Yes, Patisserie Peaks is about to close. This does not mean that it will go away




For more than two decades, Cheryl Wakerhaus’s Pix Pâtisserie has supplied sweet-toothed Francophile Portland lovers with “real” French pastries: macarons – before their rise to ubiquitous existence (“nobody knew what they were”) – and custards in terra-cotta cazuelas stocked Her pastry tray in different locations.

But Wakerhauser has always provided more than just pastries. Yes, there is a reputable wine list, tapas and vibes galore at Pix, but it all combines in its own little world. Pix is ​​greater than the sum of its parts — and the parts are pretty good.

Since we’re referring to Portlanders who were born and raised with terms like “one of those rare unicorns,” not many were around throughout the entire Pix story. While we collect this isn’t the end of Pix, it’s a notable turning point. With it nearly hibernating (with its vending machines stocked 24/7) and the Wakerhauser embarking on some round-the-world trips, it seemed like it was time to take a look back.

Pix, like many of Portland’s top food communities, kicked off at the Portland State University Farmers Market on Saturday. The Wackerhauser business started when she was 25, and has evolved with her — and Portland — through the rise of the hipster. The foodie revolution has revolutionized several cycles of baggy, skinny pants that swing in and out of style and back again. Post-farm market stall Wakerhauser first set up shop on North Williams Street, an ambitious dream founded on credit cards. The self-described “twisted” spot has laid its roots for what is now a haven for foodies in North Portland, including the likes of Eem, XLB, and Vietnamese newcomer Lúa. And for the past 21 years, Pix has always repeated itself.

In 2012, things got a bit more serious. Moving to the current Burnside site, Wakerhauser struck a deal with herself: “If I’m going to build a whole on this, I have to use it for 10 years. And so, the day I opened the door here, [I said to myself] “We’ll do this for another 10 years, and then we’re done.” And she keeps her word – kind of (“I’d be bored if I ‘retired’).

The epidemic brought a new jerk – Pix-O-Matic. “It’s Shoppertron 431,” she says. The 24-hour refrigerated vending machine stocked with its classic French pastry was an idea that had lurked in Wackerhauser’s mind for years. The COVID-related labor shortage gave rise to this bizarre adventure, and it caused quite a stir: “It cost me $3,400 and paid for itself in three days,” she says. And like everything Wakerhauser does, Pix-O-Matic wasn’t just about food. Besides your pasta fix, you can have everything from chewy chicken to a French beret, a can of smoked Spanish mackerel or a French Suisson sauce; This week, the Golden Girls mug can be seen spinning around the old, refurbished machine.

Like many in the show business, Wackerhauser has long spoken about the retreat: “If you know me, it’s no surprise.” On August 22, I will (officially) Retires. In keeping with Pix’s legacy, there will be many evenings leading up to its last day: there are still seven”movies at duskTo attend—with tickets ($8), garden beer and wine offerings from classics like Ferris Bueller’s Day OffAnd the And finally , Emily, The one who gives his name to the signature of the pastry candy. (This last check is true, but unfortunately, it’s already sold out, but you can still get an “Amélie,” a chocolate mousse and orange cream garnished with caramel hazelnuts and crunchy praline.)

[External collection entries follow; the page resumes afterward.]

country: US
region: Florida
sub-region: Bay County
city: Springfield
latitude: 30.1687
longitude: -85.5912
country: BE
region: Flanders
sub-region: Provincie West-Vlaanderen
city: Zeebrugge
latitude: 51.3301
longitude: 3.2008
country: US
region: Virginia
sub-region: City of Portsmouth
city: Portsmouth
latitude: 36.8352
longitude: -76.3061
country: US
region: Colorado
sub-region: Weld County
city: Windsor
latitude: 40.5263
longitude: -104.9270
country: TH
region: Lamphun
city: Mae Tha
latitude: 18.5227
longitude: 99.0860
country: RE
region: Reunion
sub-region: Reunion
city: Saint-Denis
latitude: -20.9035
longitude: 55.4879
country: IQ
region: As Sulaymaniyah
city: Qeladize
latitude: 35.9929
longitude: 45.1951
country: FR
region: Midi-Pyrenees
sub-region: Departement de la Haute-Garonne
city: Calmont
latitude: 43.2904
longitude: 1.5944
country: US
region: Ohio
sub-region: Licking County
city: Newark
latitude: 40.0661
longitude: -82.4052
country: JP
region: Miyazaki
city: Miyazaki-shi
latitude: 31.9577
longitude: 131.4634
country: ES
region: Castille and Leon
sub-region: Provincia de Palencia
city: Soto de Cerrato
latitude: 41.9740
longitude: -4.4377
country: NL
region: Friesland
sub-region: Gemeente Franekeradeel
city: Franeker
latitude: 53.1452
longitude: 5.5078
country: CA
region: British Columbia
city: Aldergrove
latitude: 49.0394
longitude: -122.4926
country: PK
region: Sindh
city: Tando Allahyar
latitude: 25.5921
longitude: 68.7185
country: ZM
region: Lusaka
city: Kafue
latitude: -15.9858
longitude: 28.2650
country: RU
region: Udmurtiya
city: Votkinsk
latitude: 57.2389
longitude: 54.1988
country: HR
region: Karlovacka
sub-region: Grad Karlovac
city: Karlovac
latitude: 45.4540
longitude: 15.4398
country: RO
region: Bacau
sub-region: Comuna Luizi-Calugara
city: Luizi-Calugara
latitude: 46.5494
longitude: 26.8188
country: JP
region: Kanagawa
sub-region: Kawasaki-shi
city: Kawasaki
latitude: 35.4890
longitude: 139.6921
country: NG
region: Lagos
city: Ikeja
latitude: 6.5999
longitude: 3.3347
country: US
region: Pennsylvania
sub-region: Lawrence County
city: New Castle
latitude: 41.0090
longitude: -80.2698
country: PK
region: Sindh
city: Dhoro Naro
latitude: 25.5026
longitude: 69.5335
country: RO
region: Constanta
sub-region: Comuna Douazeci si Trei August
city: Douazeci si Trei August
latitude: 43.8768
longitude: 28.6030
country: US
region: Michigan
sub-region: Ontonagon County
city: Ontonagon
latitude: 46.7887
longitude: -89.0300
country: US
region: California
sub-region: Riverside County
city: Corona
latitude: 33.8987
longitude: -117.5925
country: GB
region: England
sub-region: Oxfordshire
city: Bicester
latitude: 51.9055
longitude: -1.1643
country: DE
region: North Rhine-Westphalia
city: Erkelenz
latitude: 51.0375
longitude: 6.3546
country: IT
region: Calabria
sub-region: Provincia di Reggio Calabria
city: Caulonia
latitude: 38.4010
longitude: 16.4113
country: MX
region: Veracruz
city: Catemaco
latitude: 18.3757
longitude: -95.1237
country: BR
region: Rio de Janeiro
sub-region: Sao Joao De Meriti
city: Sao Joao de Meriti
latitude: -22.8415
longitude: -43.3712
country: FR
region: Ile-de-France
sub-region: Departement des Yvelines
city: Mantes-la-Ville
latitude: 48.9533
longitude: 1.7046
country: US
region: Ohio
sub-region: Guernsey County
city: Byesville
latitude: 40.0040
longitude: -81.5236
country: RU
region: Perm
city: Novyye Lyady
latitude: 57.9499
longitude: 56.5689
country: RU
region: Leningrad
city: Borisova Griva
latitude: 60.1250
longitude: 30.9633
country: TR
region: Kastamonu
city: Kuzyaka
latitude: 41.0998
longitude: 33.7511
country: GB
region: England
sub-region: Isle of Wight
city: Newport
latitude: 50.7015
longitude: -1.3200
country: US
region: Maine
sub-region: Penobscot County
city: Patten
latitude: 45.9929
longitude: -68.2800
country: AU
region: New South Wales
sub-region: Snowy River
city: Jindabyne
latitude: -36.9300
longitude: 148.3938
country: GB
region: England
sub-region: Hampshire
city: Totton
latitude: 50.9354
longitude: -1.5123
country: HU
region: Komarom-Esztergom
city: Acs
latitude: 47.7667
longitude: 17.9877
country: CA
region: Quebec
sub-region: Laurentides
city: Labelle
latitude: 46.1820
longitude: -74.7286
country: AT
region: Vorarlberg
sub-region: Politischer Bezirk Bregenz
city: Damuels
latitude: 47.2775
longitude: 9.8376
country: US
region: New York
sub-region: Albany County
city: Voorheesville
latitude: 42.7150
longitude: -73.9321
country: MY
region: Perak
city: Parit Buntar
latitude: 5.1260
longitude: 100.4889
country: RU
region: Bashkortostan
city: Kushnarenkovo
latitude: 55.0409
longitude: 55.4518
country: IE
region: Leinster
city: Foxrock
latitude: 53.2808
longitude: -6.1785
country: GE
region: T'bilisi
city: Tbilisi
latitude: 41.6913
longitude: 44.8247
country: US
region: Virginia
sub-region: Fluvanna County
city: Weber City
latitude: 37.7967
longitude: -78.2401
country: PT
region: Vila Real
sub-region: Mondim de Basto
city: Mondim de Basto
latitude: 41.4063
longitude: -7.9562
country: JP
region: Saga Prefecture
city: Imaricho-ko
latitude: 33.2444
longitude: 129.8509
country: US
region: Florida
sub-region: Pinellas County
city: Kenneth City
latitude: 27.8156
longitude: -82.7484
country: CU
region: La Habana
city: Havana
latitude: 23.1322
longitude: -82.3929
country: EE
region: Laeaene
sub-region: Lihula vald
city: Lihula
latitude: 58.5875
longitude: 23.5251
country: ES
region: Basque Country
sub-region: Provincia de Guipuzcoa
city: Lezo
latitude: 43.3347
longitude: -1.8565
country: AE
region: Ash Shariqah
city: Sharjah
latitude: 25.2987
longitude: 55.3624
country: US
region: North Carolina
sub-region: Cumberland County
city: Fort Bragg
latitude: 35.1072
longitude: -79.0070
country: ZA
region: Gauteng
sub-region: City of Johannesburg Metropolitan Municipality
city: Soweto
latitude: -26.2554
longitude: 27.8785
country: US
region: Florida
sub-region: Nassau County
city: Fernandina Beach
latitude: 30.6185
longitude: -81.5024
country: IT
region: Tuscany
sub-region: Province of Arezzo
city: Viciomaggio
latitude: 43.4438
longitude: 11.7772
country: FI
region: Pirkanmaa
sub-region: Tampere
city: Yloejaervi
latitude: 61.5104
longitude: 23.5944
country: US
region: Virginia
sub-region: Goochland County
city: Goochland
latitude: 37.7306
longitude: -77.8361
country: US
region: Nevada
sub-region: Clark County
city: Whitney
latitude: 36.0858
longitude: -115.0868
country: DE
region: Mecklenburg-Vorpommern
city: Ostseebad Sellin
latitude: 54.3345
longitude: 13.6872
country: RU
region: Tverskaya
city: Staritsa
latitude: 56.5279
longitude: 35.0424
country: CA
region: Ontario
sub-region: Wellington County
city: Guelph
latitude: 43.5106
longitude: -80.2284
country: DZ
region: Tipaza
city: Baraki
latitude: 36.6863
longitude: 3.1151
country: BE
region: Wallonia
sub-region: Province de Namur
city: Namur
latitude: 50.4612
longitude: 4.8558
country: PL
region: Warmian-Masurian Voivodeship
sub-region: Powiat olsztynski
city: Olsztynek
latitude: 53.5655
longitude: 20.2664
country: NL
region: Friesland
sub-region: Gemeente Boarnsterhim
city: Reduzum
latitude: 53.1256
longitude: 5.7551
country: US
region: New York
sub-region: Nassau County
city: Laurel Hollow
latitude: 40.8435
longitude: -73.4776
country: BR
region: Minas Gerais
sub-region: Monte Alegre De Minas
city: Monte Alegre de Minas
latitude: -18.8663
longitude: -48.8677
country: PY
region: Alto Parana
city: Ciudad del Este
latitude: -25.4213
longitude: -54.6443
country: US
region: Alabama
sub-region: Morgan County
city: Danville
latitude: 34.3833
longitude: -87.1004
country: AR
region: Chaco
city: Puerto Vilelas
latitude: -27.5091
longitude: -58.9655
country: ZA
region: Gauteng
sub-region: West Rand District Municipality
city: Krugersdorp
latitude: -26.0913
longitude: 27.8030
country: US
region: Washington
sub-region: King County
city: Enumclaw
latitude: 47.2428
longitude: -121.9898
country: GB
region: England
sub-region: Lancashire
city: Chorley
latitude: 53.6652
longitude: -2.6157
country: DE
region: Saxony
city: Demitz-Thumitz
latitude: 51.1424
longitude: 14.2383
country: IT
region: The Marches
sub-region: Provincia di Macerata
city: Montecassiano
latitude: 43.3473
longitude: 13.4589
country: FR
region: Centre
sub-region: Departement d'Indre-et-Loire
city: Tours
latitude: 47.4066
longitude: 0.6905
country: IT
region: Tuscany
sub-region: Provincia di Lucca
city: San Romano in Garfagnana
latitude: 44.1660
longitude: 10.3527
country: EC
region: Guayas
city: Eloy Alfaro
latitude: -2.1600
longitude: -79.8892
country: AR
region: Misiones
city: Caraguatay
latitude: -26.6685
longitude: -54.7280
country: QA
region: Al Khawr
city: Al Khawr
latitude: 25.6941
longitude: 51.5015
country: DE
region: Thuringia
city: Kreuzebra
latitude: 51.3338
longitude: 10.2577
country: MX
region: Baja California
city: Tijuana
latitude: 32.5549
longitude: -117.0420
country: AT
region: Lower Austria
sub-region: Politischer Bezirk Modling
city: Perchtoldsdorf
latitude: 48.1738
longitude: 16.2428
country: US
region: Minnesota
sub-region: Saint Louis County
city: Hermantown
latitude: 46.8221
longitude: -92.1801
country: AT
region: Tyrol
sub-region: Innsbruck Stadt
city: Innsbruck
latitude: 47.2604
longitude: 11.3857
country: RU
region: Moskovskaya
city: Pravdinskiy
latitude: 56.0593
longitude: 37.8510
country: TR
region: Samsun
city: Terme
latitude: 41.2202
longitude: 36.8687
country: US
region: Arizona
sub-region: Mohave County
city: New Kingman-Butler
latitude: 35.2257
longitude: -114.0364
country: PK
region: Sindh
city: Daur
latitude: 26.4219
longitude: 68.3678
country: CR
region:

On the last three Fridays of August, Bar Vivant, the tapas bar next door, will host a direct ticket ($18) flamenco shows.




The popular online Pix-O-Matic will now live in the hands of Katie Roberts, Wakerhuser’s right-hand man for the past five years. Wakerhauser will retain ownership of the business, but is moving away from day-to-day operations to make up for lost travel time abroad during the pandemic. Special orders will also still be available upon request, with the exception of wine, for now. (“Because I can’t sell wine from the vending machine,” says Wackerhauser.) She’s also adamant about no out-of-business selling: “I wouldn’t retire if I couldn’t afford he-she. I made a lot of money on Pix-O- Matic and I will go out with my own vault–unless you want to come buy it before I retire.”

Looking to the future, Wakerhauser plans to open a French pastry school of sorts. Pix has always hosted cooking classes, but Wakerhauser wants to rely on them. Details are scant, but Pix’s next iteration is meant to convey the skills Wackerhauser learned from pastry chefs Meilleur Ouvrier de France (MOF) (these are the fancy French chefs sporting the hard-earned red, white, and blue collars) that Pix launched all those hard-earned red, white, and blue collars. past years. “What I was doing 20 years ago wasn’t here,” says Walkerhauser. And while macaroons might be a dime a dozen today, Pix has been and continues to be one of Portland’s most iconic pastry destinations. Getting there before the au revolution.